Published online by Cambridge University Press: 05 June 2012
The principal genus distribution problem is to count the number of cellular embeddings of a given graph. Complete distributions have been obtained for a few basic families of graphs. Various properties of genus distributions and of related invariants are examined, especially the properties of the average genus.
Introduction
A ubiquitous question in topological graph theory is whether a given graph can be embedded in a given surface, a question that readily extends to the problem of counting the number of different embeddings of that graph into that surface. (A contrasting classical problem with its origins in geometry asks, for a fixed surface, how many different maps there are onto that surface, where what varies is the graph that serves as the 1-skeleton.) This chapter explores the programme introduced by Gross and Furst [11] of constructing surface-by-surface inventories of the embeddings of a fixed graph into not just one surface, but every surface, and gives the related theory.

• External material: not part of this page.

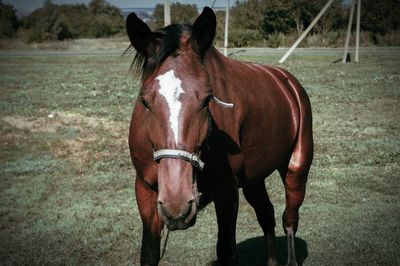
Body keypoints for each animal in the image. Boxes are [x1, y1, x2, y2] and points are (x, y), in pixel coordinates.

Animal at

All embeddings are taken to be cellular, except where it is clear from context that non-cellular embeddings are under consideration. Two cellular embeddings are considered to be the same if their rotation systems are combinatorially equivalent (see Chapter 1).
Given a graph G and an orientable surface Sh, the number of embeddings of G in Sh is the number gh(G) of rotation systems for G that induce a cellular embedding in Sh. The orientable genus range of a graph G is the set of integers h for which gh(G) > 0.